Installation is tricky, to say the least. However, that was the intention of the authors. From spike.txt, under "Installation":

"We discussed the method of installation and decided that we would not write an installation script. This decision was made so that we could use Spike as a lesson in OS/2's association methods. Most of us already know how to use common associations with exe files. This file will show you how to make a new data file type, associate it with a spike.exe file, and then make the data file into a template. The reward for going through this lesson will be a free utility that I think a lot of you will find useful. Plus as a benefit, you will be able to use this knowledge in many other areas."

Pay close attention to the installation instructions (in the spike.txt called "Off to work we go". You are creating datafile and executable objects from your templates folder, and assigning associations in order for Spike to achieve its final end. Once you have completed all steps correctly, you will have a new template, an executable object, and your first datafile. Subsequent datafiles are created merely by peeling off a new spikefile object from the templates folder, and giving it whatever name suits you.
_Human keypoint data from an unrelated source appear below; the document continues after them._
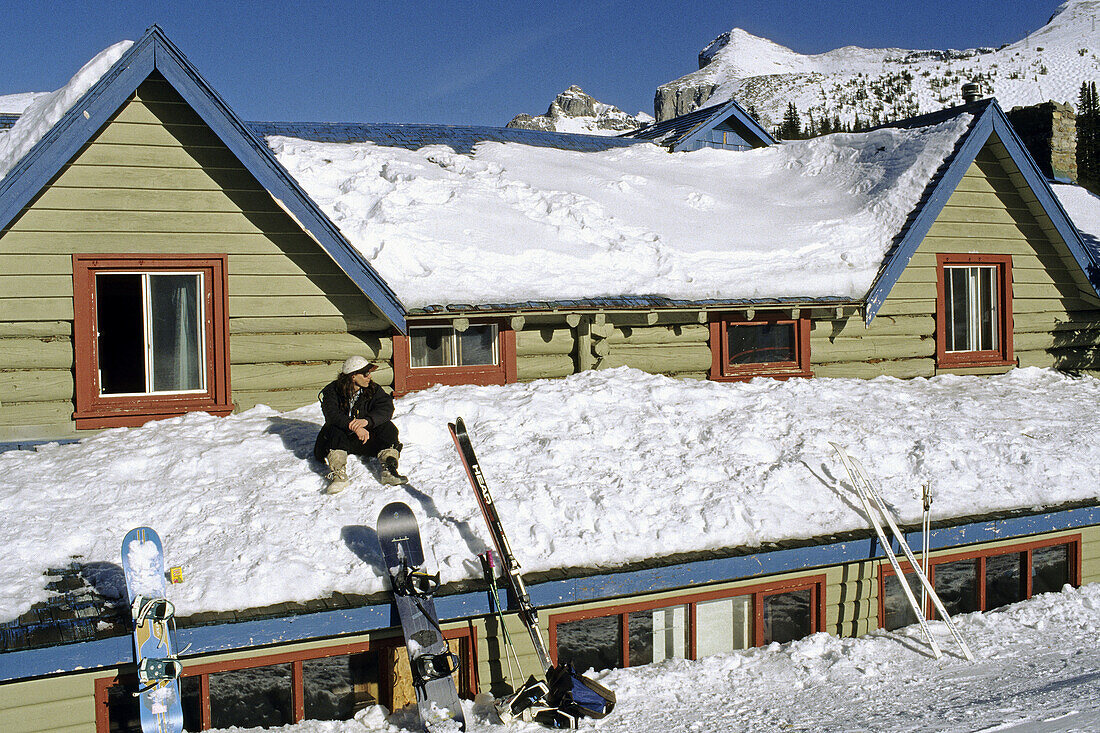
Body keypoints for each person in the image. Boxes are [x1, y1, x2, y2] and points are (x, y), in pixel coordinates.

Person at [314, 355, 408, 493]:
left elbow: (386, 408)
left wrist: (367, 422)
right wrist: (354, 426)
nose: (369, 377)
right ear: (353, 376)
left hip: (365, 439)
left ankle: (389, 470)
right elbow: (332, 415)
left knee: (388, 428)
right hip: (341, 440)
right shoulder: (332, 391)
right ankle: (339, 475)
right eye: (365, 374)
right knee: (334, 429)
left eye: (369, 373)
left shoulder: (373, 389)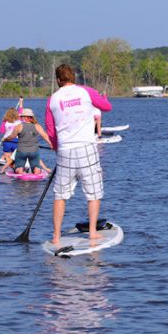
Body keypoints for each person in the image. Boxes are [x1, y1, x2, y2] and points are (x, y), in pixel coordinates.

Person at [44, 64, 113, 247]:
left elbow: (50, 130)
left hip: (65, 150)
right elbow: (107, 107)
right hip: (86, 148)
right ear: (73, 77)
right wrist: (103, 96)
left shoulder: (52, 99)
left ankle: (56, 236)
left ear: (58, 80)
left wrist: (56, 147)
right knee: (94, 191)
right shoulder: (86, 92)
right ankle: (92, 232)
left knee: (60, 194)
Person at [0, 108, 53, 174]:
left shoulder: (19, 126)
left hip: (22, 151)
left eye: (22, 116)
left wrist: (5, 139)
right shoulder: (37, 126)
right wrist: (51, 145)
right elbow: (46, 137)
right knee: (36, 166)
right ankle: (37, 170)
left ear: (25, 117)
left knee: (19, 167)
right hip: (33, 151)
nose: (21, 118)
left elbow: (12, 137)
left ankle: (20, 170)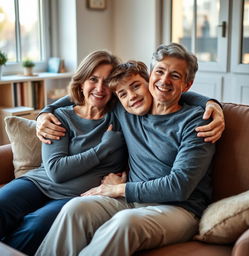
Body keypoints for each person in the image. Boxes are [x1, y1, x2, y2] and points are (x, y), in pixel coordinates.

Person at [35, 43, 219, 256]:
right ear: (150, 76)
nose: (164, 80)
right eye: (159, 72)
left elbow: (179, 186)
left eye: (175, 76)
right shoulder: (129, 109)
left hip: (178, 209)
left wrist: (119, 189)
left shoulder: (198, 122)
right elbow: (88, 92)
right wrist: (45, 112)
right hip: (132, 202)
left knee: (125, 222)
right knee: (76, 208)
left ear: (187, 85)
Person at [0, 50, 127, 255]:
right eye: (93, 79)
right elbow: (56, 171)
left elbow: (158, 92)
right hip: (38, 183)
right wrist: (102, 150)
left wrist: (200, 103)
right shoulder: (60, 116)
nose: (100, 88)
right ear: (82, 82)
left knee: (36, 227)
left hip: (73, 197)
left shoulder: (123, 117)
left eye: (107, 82)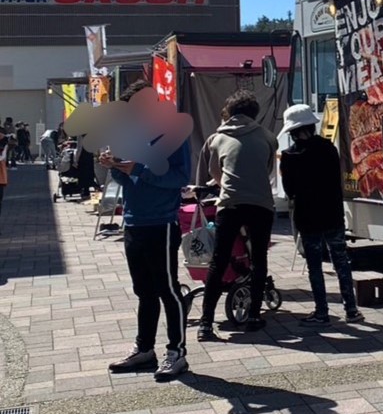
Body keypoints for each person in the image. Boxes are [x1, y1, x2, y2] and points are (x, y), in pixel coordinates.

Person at [101, 80, 191, 381]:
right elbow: (129, 183)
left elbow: (179, 178)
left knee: (168, 289)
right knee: (144, 291)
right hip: (134, 221)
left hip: (162, 222)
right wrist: (115, 166)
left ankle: (176, 352)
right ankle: (144, 349)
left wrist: (136, 169)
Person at [195, 90, 278, 341]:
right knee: (259, 258)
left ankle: (206, 323)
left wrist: (228, 186)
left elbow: (214, 172)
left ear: (229, 113)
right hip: (261, 204)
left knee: (218, 261)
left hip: (230, 204)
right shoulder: (267, 136)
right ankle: (253, 315)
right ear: (255, 113)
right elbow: (267, 170)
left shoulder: (216, 138)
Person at [278, 104, 364, 325]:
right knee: (341, 262)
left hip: (308, 217)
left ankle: (322, 312)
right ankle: (352, 310)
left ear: (294, 132)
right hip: (332, 213)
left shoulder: (289, 157)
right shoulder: (328, 149)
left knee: (315, 266)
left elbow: (290, 191)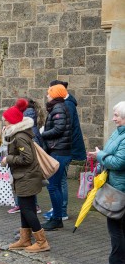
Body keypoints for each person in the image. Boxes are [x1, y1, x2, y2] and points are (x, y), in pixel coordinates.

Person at [1, 99, 50, 253]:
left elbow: (27, 158)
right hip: (23, 177)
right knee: (24, 208)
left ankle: (42, 242)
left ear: (13, 122)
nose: (4, 125)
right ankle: (25, 239)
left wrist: (8, 159)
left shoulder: (20, 136)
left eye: (6, 122)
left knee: (28, 210)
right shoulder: (16, 134)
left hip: (27, 177)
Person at [87, 101, 125, 264]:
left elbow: (118, 162)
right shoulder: (119, 133)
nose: (113, 118)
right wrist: (100, 154)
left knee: (116, 229)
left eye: (117, 115)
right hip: (116, 185)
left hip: (120, 189)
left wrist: (100, 155)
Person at [44, 80, 86, 221]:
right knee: (57, 182)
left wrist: (43, 134)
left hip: (63, 149)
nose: (47, 93)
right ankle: (58, 209)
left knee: (59, 181)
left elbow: (61, 129)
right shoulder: (64, 105)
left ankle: (61, 210)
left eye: (50, 90)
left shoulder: (64, 106)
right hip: (64, 148)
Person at [40, 85, 73, 231]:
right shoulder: (59, 107)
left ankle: (57, 218)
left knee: (53, 186)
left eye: (49, 93)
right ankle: (57, 217)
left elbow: (58, 129)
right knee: (56, 186)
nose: (47, 95)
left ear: (55, 94)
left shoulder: (58, 107)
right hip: (60, 151)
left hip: (59, 151)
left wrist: (42, 134)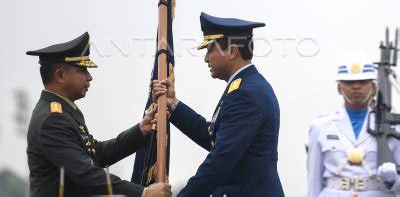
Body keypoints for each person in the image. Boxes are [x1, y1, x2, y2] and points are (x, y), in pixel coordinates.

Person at [153, 12, 284, 196]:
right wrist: (173, 104)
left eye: (210, 49)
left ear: (232, 51)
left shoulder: (245, 94)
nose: (206, 58)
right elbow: (213, 137)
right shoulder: (245, 87)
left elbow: (221, 159)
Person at [26, 32, 172, 197]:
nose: (89, 77)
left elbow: (96, 153)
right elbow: (85, 174)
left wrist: (141, 129)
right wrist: (143, 193)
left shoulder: (63, 112)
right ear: (60, 75)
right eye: (82, 70)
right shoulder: (52, 119)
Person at [307, 60, 400, 196]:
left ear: (373, 88)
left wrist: (393, 180)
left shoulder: (392, 126)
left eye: (363, 82)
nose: (356, 87)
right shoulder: (321, 126)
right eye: (349, 83)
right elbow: (313, 179)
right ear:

The completed template object:

Using Spike:

While installation can be tricky (I was tricked, until I re-read the instructions several times), use of the data object could not be easier. Simply copy something to the clipboard, double click the spike object's icon, and it's done. Each capture is separated by a row of asterisks as shown here:

Simply copy something to the clipboard, double click the spike object's icon, and it's done.
Each capture is separated by a row of asterisks as shown here:

No, you're not seeing double. I just copied the last two lines of the previous paragraph into the spike data object as an example.

To access the data, use the right mouse button to bring up the object's menu. Spike should be the default program associated with the object, and your favourite text editors should be listed below. Simply selecting your editor of choice will load the contents for you to edit or print as you see fit.

The right mouse button menu:

As you can probably tell from the above image, I have my main spikefile object installed on the toolbar for quickest use. I also have several other spikefiles in the toolbar drawer for those not so needed possibilities. Though I don't use the warpcentre, I imagine a spikefile can be installed there too, and have the same functionality as the toolbar version (single-click). If you don't want either, and have a spikefile object on your desktop, you'll obviously have to double-click. I imagine the lazy among us (yes, I'm one of them) will opt for the toolbar or warpcentre choice.


I for one have found Spike to be a much needed addition to my desktop. Its speed and ease of use make it an indispensable application. I highly recommend this little gem to anyone who has ever copied text to the clipboard, then scrambled to find a home for it before the clipboard contents are overwritten.